Rhodobacter sphaeroides lipid A (RsDPLA) and SDZ 880.431 (3-aza-lipid X-4-phosphate) are prototypic lipopolysaccharide (LPS) antagonists. Herein, we examined the ability of these structures to regulate murine macrophage tumor necrosis factor (TNF) secretion and LPS-inducible gene expression (tumor necrosis factor alpha [TNF-alpha], interleukin-1 beta [IL-1 beta], IP-10, type 2 TNF receptor [TNFR-2], D3, and D8 genes). We report that RsDPLA alone (> 1 microgram/ml) induced low levels of TNF-alpha secretion and a selective pattern of gene expression in peritoneal exudate macrophages; SDZ 880.431 alone was completely inactive. When LPS was present at a low concentration (1 ng/ml), RsDPLA and SDZ 880.431 blocked TNF secretion and gene induction in a concentration-dependent fashion. In general, gene induction was measurably reduced by 10 to 30 ng of RsDPLA per ml or 300 ng of SDZ 880.431 per ml, but inhibition could be uniformly overridden by increasing the concentration of LPS. Although induction of all six genes by LPS was suppressed by either inhibitor, effective inhibitor concentrations depended on the gene of interest. Induction of TNFR-2 by LPS was relatively resistant to inhibition by RsDPLA, and induction of TNFR-2 and D3 was relatively resistant to inhibition by SDZ 880.431. When LPS was present at > or = 100 ng/ml, correspondingly high concentrations (> or = 20 micrograms/ml) of either inhibitor influenced gene expression in a bidirectional manner. Under these conditions, LPS-induced expression of IP-10, D3, and D8 was suppressed regardless of the LPS concentration used (concentrations tested up to 50 micrograms/ml), while expression of TNF-alpha mRNA was enhanced about fourfold. In toto, RsDPLA and SDZ 880.431, when present at low concentrations, act in a manner consistent with competitive inhibition of LPS, while at higher concentrations, these structures inhibit certain LPS responses noncompetitively and synergize with LPS for other responses.
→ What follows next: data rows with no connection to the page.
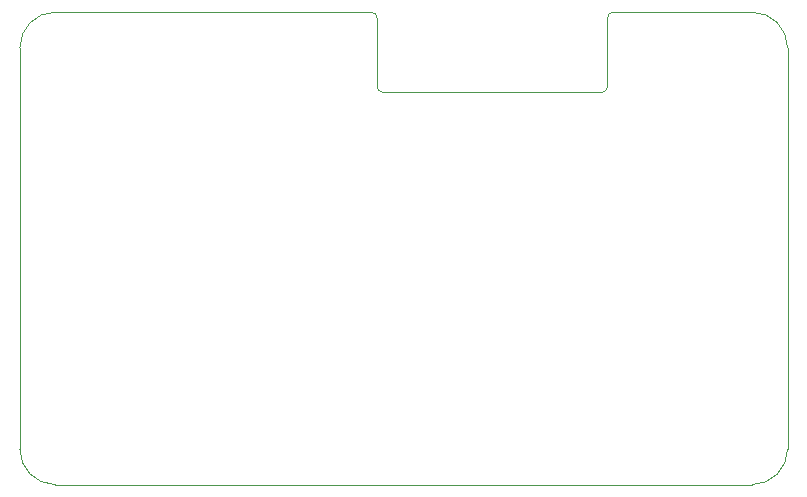
<source format=gbr>
G04 #@! TF.FileFunction,Profile,NP*
%FSLAX46Y46*%
G04 Gerber Fmt 4.6, Leading zero omitted, Abs format (unit mm)*
G04 Created by KiCad (PCBNEW 4.0.6) date Sun Aug 12 18:17:32 2018*
%MOMM*%
%LPD*%
G01*
G04 APERTURE LIST*
%ADD10C,0.100000*%
G04 APERTURE END LIST*
D10*
X49250000Y33200000D02*
G75*
G03X49750000Y33700000I0J500000D01*
G01*
X30250000Y33700000D02*
G75*
G03X30750000Y33200000I500000J0D01*
G01*
X62000000Y40000000D02*
X50250000Y40000000D01*
X50250000Y40000000D02*
G75*
G03X49750000Y39500000I0J-500000D01*
G01*
X30250000Y39500000D02*
G75*
G03X29750000Y40000000I-500000J0D01*
G01*
X49750000Y33700000D02*
X49750000Y39500000D01*
X30750000Y33200000D02*
X49250000Y33200000D01*
X30250000Y39500000D02*
X30250000Y33700000D01*
X3000000Y40000000D02*
X29750000Y40000000D01*
X0Y3000000D02*
G75*
G03X3000000Y0I3000000J0D01*
G01*
X62000000Y0D02*
G75*
G03X65000000Y3000000I0J3000000D01*
G01*
X65000000Y37000000D02*
G75*
G03X62000000Y40000000I-3000000J0D01*
G01*
X3000000Y40000000D02*
G75*
G03X0Y37000000I0J-3000000D01*
G01*
X0Y3000000D02*
X0Y37000000D01*
X62000000Y0D02*
X3000000Y0D01*
X65000000Y37000000D02*
X65000000Y3000000D01*
M02*

</source>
Dissociation of lipopolysaccharide (LPS)-inducible gene expression in murine macrophages pretreated with smooth LPS versus monophosphoryl lipid A.

Lipopolysaccharide (LPS) and the nontoxic derivative of lipid A, monophosphoryl lipid A (MPL), were employed to assess the relationship between expression of LPS-inducible inflammatory genes and the induction of tolerance to LPS in murine macrophages. Both LPS and MPL induced expression (as assessed by increased steady-state mRNA levels) of a panel of seven "early" inflammatory genes including the tumor necrosis factor alpha (TNF-alpha), interleukin-1 beta, type 2 TNF receptor (TNFR-2), IP-10, D3, D8, and D2 genes (the last four represent LPS-inducible early genes whose functions remain unknown). In addition, LPS and MPL were both capable of inducing tolerance to LPS. The two stimuli differed in the relative concentration required to induce various outcome measures, with LPS being 100- to 1,000-fold more potent on a mass concentration basis. Characterization of the tolerant state identified three distinct categories of responsiveness. Two genes (IP-10 and D8) exhibited strong desensitization in macrophages pretreated with tolerance-inducing concentrations of either LPS or MPL. In macrophages rendered tolerant by pretreatment with LPS or MPL, a second group of inducible mRNAs (TNF-alpha, interleukin-1 beta, and D3) showed moderate suppression of response to secondary stimulation by LPS. The third category of inducible genes (TNFR-2 and D2) showed increased expression in macrophages pretreated with tolerance-inducing concentrations of either LPS or MPL. All of the LPS-inducible genes examined exhibited modest superinduction with less than tolerance-inducing concentrations of either stimulus, suggesting a priming effect of these adjuvants at low concentration. The differential behavior of the members of this panel of endotoxin-responsive genes thus offers insight into molecular events associated with acquisition of transient tolerance to LPS.